Um seinen Blog nun wiederherzustellen und zu bereinigen, geht man wie folgt vor:

  1. Zunächst erst mal bis auf folgende Verzeichnisse und Dateien alles im Root per FTP löschen:
    /wp-content/ das gesamte Verzeichnis zunächst erstmal belassen
    /wp-config.php
  2. Im Verzeichnis /wp-content/uploads prüfen, ob *.php Dateien abgelegt wurden. Wenn man selbst keine PHP Dateien hochgeladen hat (im Normalfalls ist dem auch nicht so) diese ebenfalls löschen. Außerdem sollte man ggf. auch das vorhandene Verzeichnis /wp-content/upgrade sowie /wp-content/languages auf PHP Dateien prüfen.
  3. In den Theme-Verzeichnissen ebenfalls alles prüfen, bestenfalls durch die Originale ersetzen. Aber bitte, zuerst das Theme per FTP löschen und dann die heruntergeladene Originalversion wieder einspielen! Setzt man ein eigens angepasstes Theme ein, insbesondere die footer.php öffnen und mal anschauen. Ist dort irgendwelche „komischer PHP Code“ mit solchen Zeichen (eval(base64_decode(„ZnVuY3Rpb24gZmlsZV9nZXRfY29udGVudHNfY3VybCgkdXJsKSB7CiAkY… etc) oben in der Datei, sollte man ebenfalls versuchen die footer.php im Originalzustand erneut heraufzuladen.
  4. Im Plugin Ordner /wp-content/plugins sollte ebenfalls durch die Originale ausgetauscht werden. Auch hier gilt: Zuerst per FTP das Plugin löschen und mit dem erneut heruntergeladenen Originalversion ersetzten. Das Plugin revslider sollte zwingend gelöscht werden und dann mit einer neueren Version > 4.2. des revsliders ersetzt werden.

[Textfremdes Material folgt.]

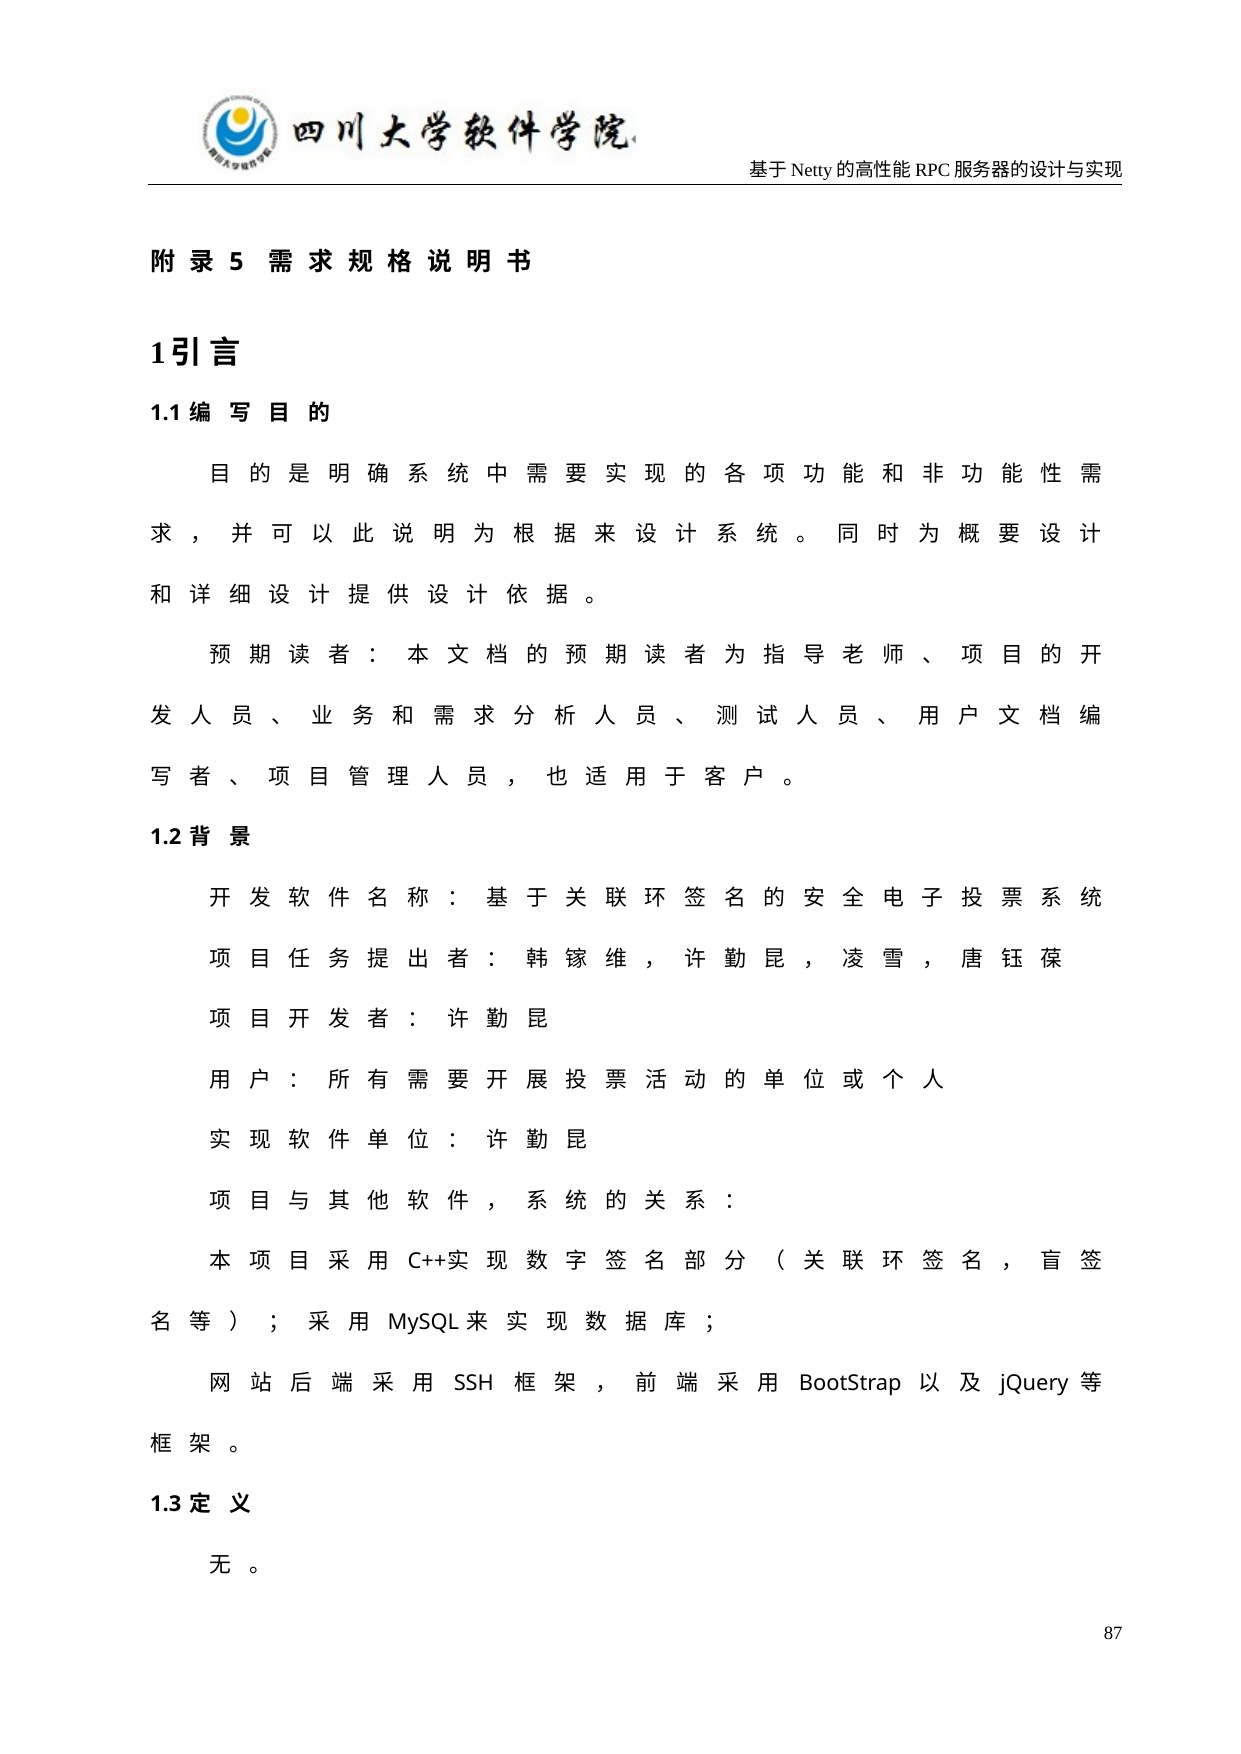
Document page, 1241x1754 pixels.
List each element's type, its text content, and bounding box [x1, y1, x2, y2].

  5. Um sicher zu gehen, dass der Angreifer nicht eventuell bereits irgendwelche Passwörter ausgelesen hat, sollte man das Datenbank Zugangspasswort ändern. Achte auch darauf, in deine /wp-config.php das neue Zugangspasswort deiner Datenbank einzutragen. Bestenfalls um vielleicht bereits „geklaute Cookies“ zu entwerten erzeuge auch die neuen Security-Keys hier und ersetze diese in der /wp-config.php.
  6. Lade dir das aktuelle WordPress herunter und lade alles bis auf das Verzeichnis /wp-content per FTP auf deinen Host hoch.
  7. Nachdem alles heraufgeladen wurde, rufst Du den /wp-admin/ auf und loggst Dich ein. Ändere sofort dein Zugangspasswort unter Benutzer > Dein Profil und prüfe auch danach, ob unter Benutzer weitere Adminsitratoren existieren. Falls ja, sollte auch hier die Passwörter geändert werden und Admins die Du nicht kennst, solltest Du umgehend entfernen.